Add saturated constructor applications to Core
A long-standing performance bug in GHC is its behaviour on nested tuples.
- The poster-child case is #5642.
- The problem is that when you have a nested tuple application, e.g.
((4,True),('c','d')), the size of the type arguments grows quadratically with the expression size. This bites badly in some approaches to generic programming, which use nested tuples heavily.
- It's explained in detail in Section 2.3 of Scrap your type applications.
The same paper describes a solution, a modification of System F called System IF. It's neat, and I did once implement in in GHC. But it was quite complicated; most of the time the win was not big; and I don't know how it'd interact with casts, coercions, and type dependency in the latest version of GHC's Core.
So here's another idea, which came up in conversation at ICFP'16: add a staturated constructor application to Core. So Core looks like
data Expr v = Var v | App (Expr v) (Expr v) ... | ConApp DataCon [Expr v] -- NEW
Now I hate the idea of adding a new constructor to Core; I often brag about how few constructors it has. But the idea is this:
ConAppis always saturated; think of it as an uncurried application.
- Every data constructor has a wrapper Id. For simple constructors like
(:), the wrapper is just a curried version:
(:) = /\a. \(x:a). \(y:[a]). (:) [x,y]
where the "
(:) [x,y]" is just my concrete syntax for a
- We are used to having an intro and elim form for each type former. So for
(->)the intro form is
\x.eand the elim form is
(e1 e2). For a data type like
Maybe, the elim form is
case, but what's the intro form?
DataConexplicitly, rather than having it buried inside the
Id, which somehow seems more honest.
The proximate reason for doing this in the first place is to allow us to omit type arguments. Consider
Just True. Curently we represent this as
Var "Just" `App` Type boolTy `App` Var "True"
ConApp we can say
ConApp "Just" [ConApp "True" ]
because it's easy to figure out the
boolTy type argument from the argument. (We don't really have strings there, but you get the idea.)
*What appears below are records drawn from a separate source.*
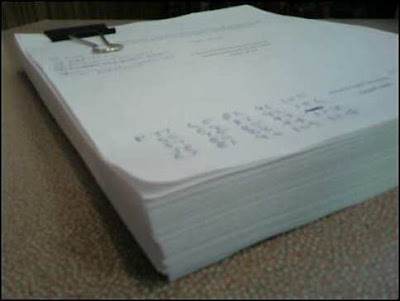
Identify the location of counter top. (52, 214), (333, 257), (49, 25).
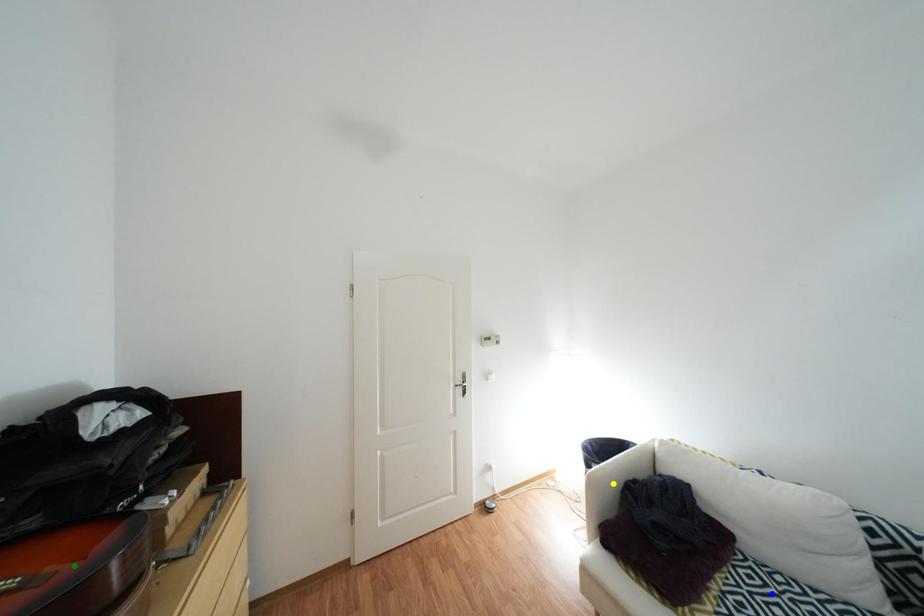
In the scene shown: Order these from farthest to nearest:
yellow point, green point, blue point

yellow point < blue point < green point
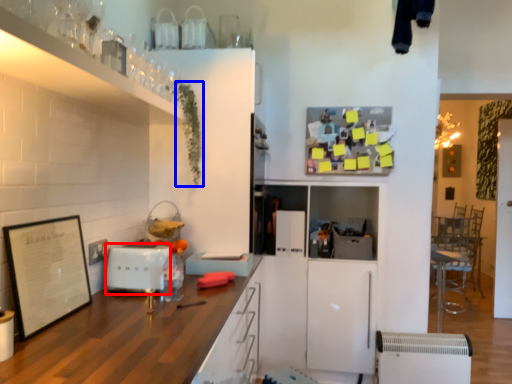
Question: Which point is closer to the camera, appliance (highlighted by a red box) or plant (highlighted by a blue box)?

Choices:
 (A) appliance
 (B) plant

Answer: (A)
Can we omit all the type arguments? No: we can omit only those that appear free in any of the argument types. That is usally all of them (including existentials) but not always. Consider:
data (,) a b where (,):: forall a b. a -> b -> (a,b) data  a where  :: forall a. [a] (:) :: forall a. a -> [a] -> [a] data Either a b where Left :: forall a b. a -> Either a b Right :: forall a b. b -> Either a b data (:=:) a b where Refl :: forall a b. (a~b) -> :=: a b data Foo where MkFoo :: a -> (a -> Int) -> Foo
For all of these data constructors except
Right we can omit all the type arguments, because we can recover them by simple matching against the types of the arguments. A very concrete way to think about this is how to implement
exprType :: Expr Id -> Type exprType (Var v) = varType v exprType (Lam b e) = mkFunTy (varType b) (exprType e) exprType (App f a) = funResultTy (exprType f) ... exprType (ConApp con args) = mkTyConApp (dataConTyCon con) ???
We know that the result type of type of a
ConApp will be
T t1 ..tn where
T is the parent type constructor of the
DataCon. But what about the (universal) type args
???? We can get them from the types of the arguments
map exprType args:
ConApp "(:)" [e1, e2], the type argument is just
ConApp "(:=:)" [e]", we expect
exprType eto return a type looking like
TyConApp "~" [t1, t2]. Then
t2are the types we want. So matching is required.
- What about an application of
Left?? We need to recover two type args, but
exprType e1gives us only one. So we must retain the other one in the application:
ConApp "Left" [Type ty2, e1]. Similarly for the empty list.
A simple once-and-for-all analysis on the
DataCon will establish how to do the matching, which type args to retain, etc.
- Pro: We can eliminate almost all type args of almost all data constructors; and for nested tuples we can eliminate all of them.
- Pro: it's elegant having the intro/elim duality.
- Pro: in GHC we often ask "is this expression a saturated constructor application?" (see
ConAppmakes it easier to answer that question.
- Pro: we do exactly this in types: we have
TyConApp. (In types a
TyConAppis not required to be saturated, but we could review that choice.)
- Con: adding a constructor is a big deal. In lots of places we'd end up saying
f (App e1 e2) = App (f e1) (f e2) f (ConApp c es) = ConApp c (map f es)
In the olden days GHC's
Apphad multiple arguments and the continual need to work over the list was a bit tiresome. Still
ConAppis very simple and uniform; quite often adding
mapwon't be difficult; and it may well be that constructors need to be treated differently anyway.
- Con: it's not a general solution to the type-argument problem. See #9198 for example. System IF is the only general solution I know, but it seems like too big a sledgehammer.
We'll only know if we try it. I estimate that it would take less than a week to work this change through all of GHC. 90% of it is routine.